Is there any way to count the frequency of specific term in one
document?
I can’t find any method… Do you?

On 4/6/07, James K. [email protected] wrote:

Is there any way to count the frequency of specific term in one
document?
I can’t find any method… Do you?

Hi James,

Caleb and I answered your previous post but here is my answer again.

You can find the frequency without storing term-vectors. Simply use
the TermDocEnum and skip to the document you are interested.

tde = index.reader.term_docs_for(:field, ‘term’)
tde.skip_to(100)

now check that we are at the correct document. If there are no

instances of ‘term’ in document 100 then it will skip to the next

document with an instance of the term ‘term’

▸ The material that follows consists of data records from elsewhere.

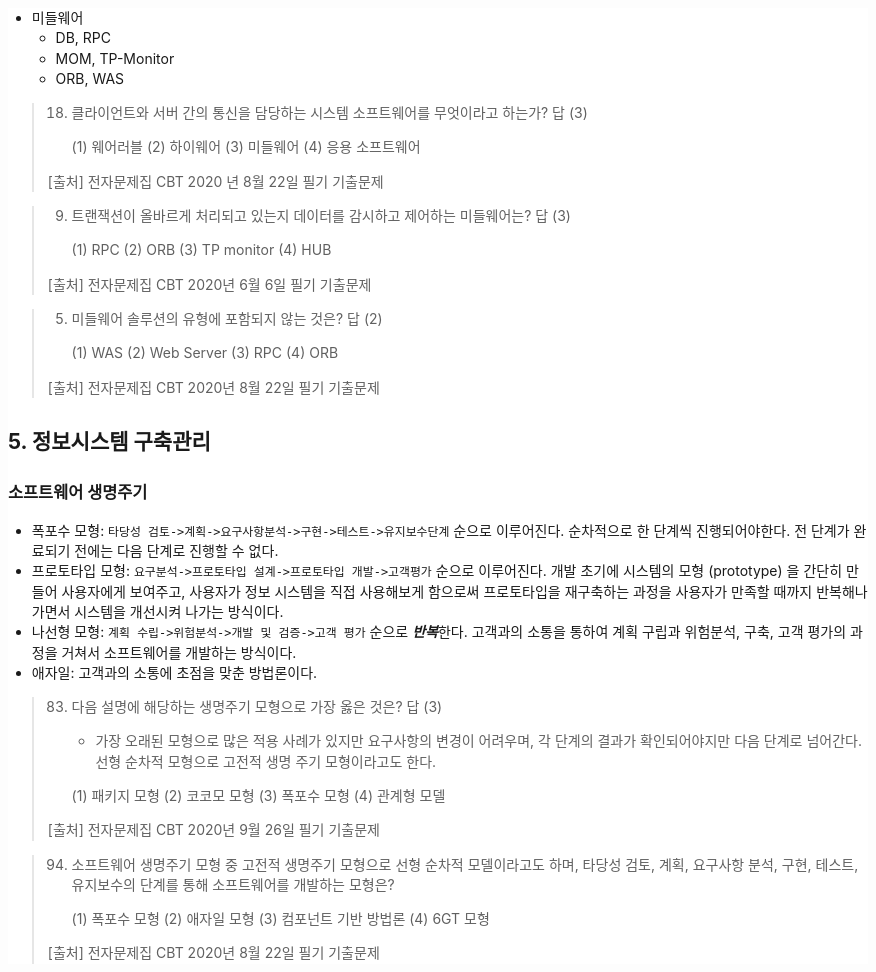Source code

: - 미들웨어
  - DB, RPC
  - MOM, TP-Monitor
  - ORB, WAS

> 18. 클라이언트와 서버 간의 통신을 담당하는 시스템 소프트웨어를 무엇이라고 하는가? 답 (3)
>
>     (1) 웨어러블 (2) 하이웨어 (3) 미들웨어 (4) 응용 소프트웨어
>
> [출처] 전자문제집 CBT 2020 년 8월 22일 필기 기출문제



> 9. 트랜잭션이 올바르게 처리되고 있는지 데이터를 감시하고 제어하는 미들웨어는? 답 (3)
>
>    (1) RPC (2) ORB (3) TP monitor (4) HUB
>
> [출처] 전자문제집 CBT 2020년 6월 6일 필기 기출문제



> 5. 미들웨어 솔루션의 유형에 포함되지 않는 것은? 답 (2)
>
>    (1) WAS (2) Web Server (3) RPC (4) ORB
>
> [출처] 전자문제집 CBT 2020년 8월 22일 필기 기출문제



## 5. 정보시스템 구축관리

### 소프트웨어 생명주기

- 폭포수 모형: `타당성 검토->계획->요구사항분석->구현->테스트->유지보수단계` 순으로 이루어진다. 순차적으로 한 단계씩 진행되어야한다. 전 단계가 완료되기 전에는 다음 단계로 진행할 수 없다.
- 프로토타입 모형: `요구분석->프로토타입 설계->프로토타입 개발->고객평가` 순으로 이루어진다. 개발 초기에 시스템의 모형 (prototype) 을 간단히 만들어 사용자에게 보여주고, 사용자가 정보 시스템을 직접 사용해보게 함으로써 프로토타입을 재구축하는 과정을 사용자가 만족할 때까지 반복해나가면서 시스템을 개선시켜 나가는 방식이다.
- 나선형 모형: `계획 수립->위험분석->개발 및 검증->고객 평가` 순으로 ***반복***한다. 고객과의 소통을 통하여 계획 구립과 위험분석, 구축, 고객 평가의 과정을 거쳐서 소프트웨어를 개발하는 방식이다. 
- 애자일: 고객과의 소통에 초점을 맞춘 방법론이다.



> 83. 다음 설명에 해당하는 생명주기 모형으로 가장 옳은 것은? 답 (3)
>
>     - 가장 오래된 모형으로 많은 적용 사례가 있지만 요구사항의 변경이 어려우며, 각 단계의 결과가 확인되어야지만 다음 단계로 넘어간다. 선형 순차적 모형으로 고전적 생명 주기 모형이라고도 한다.
>
>     (1) 패키지 모형 (2) 코코모 모형 (3) 폭포수 모형 (4) 관계형 모델
>
> [출처] 전자문제집 CBT 2020년 9월 26일 필기 기출문제



> 94. 소프트웨어 생명주기 모형 중 고전적 생명주기 모형으로 선형 순차적 모델이라고도 하며, 타당성 검토, 계획, 요구사항 분석, 구현, 테스트, 유지보수의 단계를 통해 소프트웨어를 개발하는 모형은?
>
>     (1) 폭포수 모형 (2) 애자일 모형 (3) 컴포넌트 기반 방법론 (4) 6GT 모형
>
> [출처] 전자문제집 CBT 2020년 8월 22일 필기 기출문제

frequency = tde.doc == 100 ? tde.freq : 0
puts “frequency of field:term in document 100 is #{frequency}”

Here is a full working example;

require ‘rubygems’
require ‘ferret’

index = Ferret::I.new
index << ‘one’
index << ‘one two one three one four one’ # doc 1
index << ‘one’
index << ‘no 1s’ # doc 3
index << ‘one’

def get_frequency(index, doc_num, term, field = :id)
tde = index.reader.term_docs_for(field, term)
tde.skip_to(doc_num)
return tde.doc == doc_num ? tde.freq : 0
end

puts get_frequency(index, 1, ‘one’) #=> 4
puts get_frequency(index, 3, ‘one’) #=> 0

Thanks!

One more. I’d like to count all term’s frequency on a specific document.
Upper solution is for count one term’s frequency. Is there any way to
gather all term’s frequency of a specific document?

On 4/7/07, James K. [email protected] wrote:

Thanks!

One more. I’d like to count all term’s frequency on a specific document.
Upper solution is for count one term’s frequency. Is there any way to
gather all term’s frequency of a specific document?

Yes, for this you need to store term-vectors with positions. That will
allow you to count the frequency of all terms in the document.